Swing arm and treadle.

Adjustment holes and groove.

The most notable feature of the swing arm is the groove that the holes for the pivot pin lie in.  This groove is one of the biggest improvements over the arrangement in the basic dumbhead style horse that many people use.  As you draw the pin from the hole to adjust the height of the head, the pin remains in the groove which keeps it in line with all of the other holes.  This makes it a simple matter to slide the pin in the next hole and adjust the head up and down.

Shaving horses have better holding power the closer the height of the head is adjusted to the workpiece.  For the greatest power, the head should be in the lowest position that the thickness of the workpiece allows.  Simplifying the pin mechanism encourages more frequent adjustment of the head.

Adjusting the head.

For the greatest possible holding power the front edge of the head, which actually grips the stock, should be directly in line with the pivot pin holes in the swing arm.  For a dumbhead style shaving horse this is not exactly a practical arrangement.  However, for power, the distance between the front edge of the head and the pivot holes should be minimized.  This is accomplished by placing the pivot holes as close to the front edge of the swing arm as possible.  Mine are one inch on center from the front edge.  I believe they could be moved further forward without jeopardizing the integrity of the swing arm.  Using a harder wood with greater shear strength for the this piece would allow the holes to be safely moved even closer to the front edge.  In the same vein, the front edge of the head should protrude only minimally in front of the swing arm.  Mine extends one inch forward.  The greater the distance between the front edge of the head and the pivot holes, the less holding power the assembly has.

Pinned head joint.

The joint that connects the swing arm and the head is a pinned mortise and tenon.  The steel pin passes all the way through the tenon and locks it in place.  The orientation of this joint is unconventional, but has shown no signs of movement in three years of hard use.  The mortise is cut across the grain of the head.  This orientation allows the head to be short from front to back without danger of splitting in use.  The low profile head is easy to reach over and facilitates working on the other side of the head.

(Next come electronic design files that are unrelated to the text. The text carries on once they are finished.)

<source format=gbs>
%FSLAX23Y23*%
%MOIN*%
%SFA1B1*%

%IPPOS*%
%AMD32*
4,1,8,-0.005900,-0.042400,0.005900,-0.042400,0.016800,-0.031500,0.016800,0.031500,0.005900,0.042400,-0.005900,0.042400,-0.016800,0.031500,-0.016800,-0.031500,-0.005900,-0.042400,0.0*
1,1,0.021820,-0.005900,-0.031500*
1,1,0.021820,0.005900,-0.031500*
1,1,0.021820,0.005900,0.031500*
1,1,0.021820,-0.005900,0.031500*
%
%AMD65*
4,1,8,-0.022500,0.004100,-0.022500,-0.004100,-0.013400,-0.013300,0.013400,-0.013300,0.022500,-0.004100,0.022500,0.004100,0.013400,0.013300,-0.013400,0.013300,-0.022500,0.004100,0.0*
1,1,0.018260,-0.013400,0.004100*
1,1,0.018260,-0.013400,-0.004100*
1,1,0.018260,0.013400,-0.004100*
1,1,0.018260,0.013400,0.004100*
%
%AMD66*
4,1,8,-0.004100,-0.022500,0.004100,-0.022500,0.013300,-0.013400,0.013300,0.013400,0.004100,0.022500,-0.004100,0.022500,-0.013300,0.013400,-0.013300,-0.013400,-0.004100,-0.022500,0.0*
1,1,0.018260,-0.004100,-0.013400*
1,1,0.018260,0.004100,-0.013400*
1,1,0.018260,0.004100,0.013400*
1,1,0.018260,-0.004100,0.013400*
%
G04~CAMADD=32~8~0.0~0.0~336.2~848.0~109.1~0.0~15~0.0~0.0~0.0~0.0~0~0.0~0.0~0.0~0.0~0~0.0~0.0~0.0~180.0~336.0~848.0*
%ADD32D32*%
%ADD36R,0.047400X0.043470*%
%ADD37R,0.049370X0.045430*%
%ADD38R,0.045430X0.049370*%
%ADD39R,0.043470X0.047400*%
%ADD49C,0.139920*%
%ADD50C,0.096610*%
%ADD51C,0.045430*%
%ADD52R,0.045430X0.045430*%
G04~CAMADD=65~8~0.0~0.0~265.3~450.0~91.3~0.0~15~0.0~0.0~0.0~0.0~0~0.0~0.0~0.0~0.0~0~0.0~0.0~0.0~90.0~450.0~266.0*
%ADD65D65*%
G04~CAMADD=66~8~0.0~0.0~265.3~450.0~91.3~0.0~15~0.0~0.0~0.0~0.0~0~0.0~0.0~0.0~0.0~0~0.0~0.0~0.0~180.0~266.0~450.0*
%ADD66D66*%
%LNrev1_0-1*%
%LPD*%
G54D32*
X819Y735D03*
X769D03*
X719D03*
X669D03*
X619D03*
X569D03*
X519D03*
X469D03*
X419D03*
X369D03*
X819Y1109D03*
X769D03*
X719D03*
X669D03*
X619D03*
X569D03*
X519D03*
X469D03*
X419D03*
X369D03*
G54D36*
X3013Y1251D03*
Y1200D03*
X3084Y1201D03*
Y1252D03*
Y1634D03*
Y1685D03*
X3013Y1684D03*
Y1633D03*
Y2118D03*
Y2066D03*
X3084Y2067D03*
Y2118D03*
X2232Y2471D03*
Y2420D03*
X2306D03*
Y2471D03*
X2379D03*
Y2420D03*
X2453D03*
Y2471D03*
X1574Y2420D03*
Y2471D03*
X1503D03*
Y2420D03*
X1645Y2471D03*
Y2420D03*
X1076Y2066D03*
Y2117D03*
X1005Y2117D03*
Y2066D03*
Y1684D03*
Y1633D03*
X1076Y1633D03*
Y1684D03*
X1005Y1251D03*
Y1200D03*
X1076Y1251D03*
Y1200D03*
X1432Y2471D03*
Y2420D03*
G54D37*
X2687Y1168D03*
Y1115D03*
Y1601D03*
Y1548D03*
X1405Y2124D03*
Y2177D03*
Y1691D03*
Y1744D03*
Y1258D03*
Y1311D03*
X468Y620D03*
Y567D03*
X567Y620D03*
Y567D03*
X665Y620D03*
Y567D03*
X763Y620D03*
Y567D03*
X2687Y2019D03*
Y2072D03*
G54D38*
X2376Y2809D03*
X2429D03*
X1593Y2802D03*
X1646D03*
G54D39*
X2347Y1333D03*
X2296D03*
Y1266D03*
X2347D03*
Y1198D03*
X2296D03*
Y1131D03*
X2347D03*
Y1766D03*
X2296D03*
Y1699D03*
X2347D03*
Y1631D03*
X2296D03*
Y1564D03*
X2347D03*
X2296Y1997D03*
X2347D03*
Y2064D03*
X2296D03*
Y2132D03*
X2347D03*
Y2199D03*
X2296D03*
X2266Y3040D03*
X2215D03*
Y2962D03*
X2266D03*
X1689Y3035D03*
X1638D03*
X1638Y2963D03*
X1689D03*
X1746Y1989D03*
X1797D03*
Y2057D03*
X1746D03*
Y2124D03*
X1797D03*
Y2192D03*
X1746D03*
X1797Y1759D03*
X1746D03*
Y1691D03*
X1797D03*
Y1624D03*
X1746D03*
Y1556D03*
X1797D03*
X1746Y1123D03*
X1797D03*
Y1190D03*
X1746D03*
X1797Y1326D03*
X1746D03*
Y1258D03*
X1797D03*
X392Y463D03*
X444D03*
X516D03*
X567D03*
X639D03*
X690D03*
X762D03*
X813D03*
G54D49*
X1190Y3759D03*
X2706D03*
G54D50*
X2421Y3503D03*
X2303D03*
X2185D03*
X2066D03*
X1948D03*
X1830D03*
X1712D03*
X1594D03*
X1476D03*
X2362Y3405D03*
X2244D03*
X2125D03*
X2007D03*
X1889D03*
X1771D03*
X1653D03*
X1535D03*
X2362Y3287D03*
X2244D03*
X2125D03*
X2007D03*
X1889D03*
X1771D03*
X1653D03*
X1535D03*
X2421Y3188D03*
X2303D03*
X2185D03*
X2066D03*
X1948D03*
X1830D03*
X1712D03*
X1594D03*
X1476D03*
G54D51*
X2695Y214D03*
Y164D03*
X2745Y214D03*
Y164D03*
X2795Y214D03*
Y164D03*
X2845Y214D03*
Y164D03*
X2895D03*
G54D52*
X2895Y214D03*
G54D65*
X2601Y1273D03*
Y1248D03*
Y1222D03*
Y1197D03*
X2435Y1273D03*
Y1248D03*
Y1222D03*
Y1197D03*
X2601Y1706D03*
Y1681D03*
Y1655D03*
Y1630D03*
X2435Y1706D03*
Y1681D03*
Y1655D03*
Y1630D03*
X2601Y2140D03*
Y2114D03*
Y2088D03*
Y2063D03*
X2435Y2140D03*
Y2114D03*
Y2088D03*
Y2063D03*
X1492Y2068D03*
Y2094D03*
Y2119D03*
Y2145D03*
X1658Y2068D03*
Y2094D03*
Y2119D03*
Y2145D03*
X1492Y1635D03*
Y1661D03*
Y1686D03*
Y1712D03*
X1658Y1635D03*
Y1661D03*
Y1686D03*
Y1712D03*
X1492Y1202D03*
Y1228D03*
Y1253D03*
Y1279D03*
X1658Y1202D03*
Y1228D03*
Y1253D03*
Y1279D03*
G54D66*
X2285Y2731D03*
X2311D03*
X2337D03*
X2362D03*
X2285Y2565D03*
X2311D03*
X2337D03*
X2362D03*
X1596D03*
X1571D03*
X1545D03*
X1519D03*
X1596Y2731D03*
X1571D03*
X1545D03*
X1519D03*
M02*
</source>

Literally a pain in the butt.

I won't say much about the seat of my shaving horse except that it slides in the groove created by the rails (which I like) and it causes physical discomfort after hours of continuous use (which I don't like).  I have been meaning to carve a new wider stool seat or sackback seat and I just never get around to it because I have this one which functions (barely).  My recommendation is not to carve a bicycle seat shape.  Make something wider that you will want to sit on all day.

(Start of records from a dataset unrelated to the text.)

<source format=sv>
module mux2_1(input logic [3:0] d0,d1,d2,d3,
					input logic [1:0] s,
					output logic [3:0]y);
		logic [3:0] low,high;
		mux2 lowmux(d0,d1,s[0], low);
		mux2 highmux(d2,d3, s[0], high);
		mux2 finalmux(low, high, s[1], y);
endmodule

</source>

With all of this clamping power optimization, both the work platform and the head of the shaving horse need some form of padding to prevent them from denting the wood being so firmly held.  I lined both with thick leather.

Expect more entries about this shaving horse design in the near future.  A good friend of mine is coming to build one with me next weekend, which will provide a great opportunity for me to offer more specific dimensions and construction details for this style of shaving horse.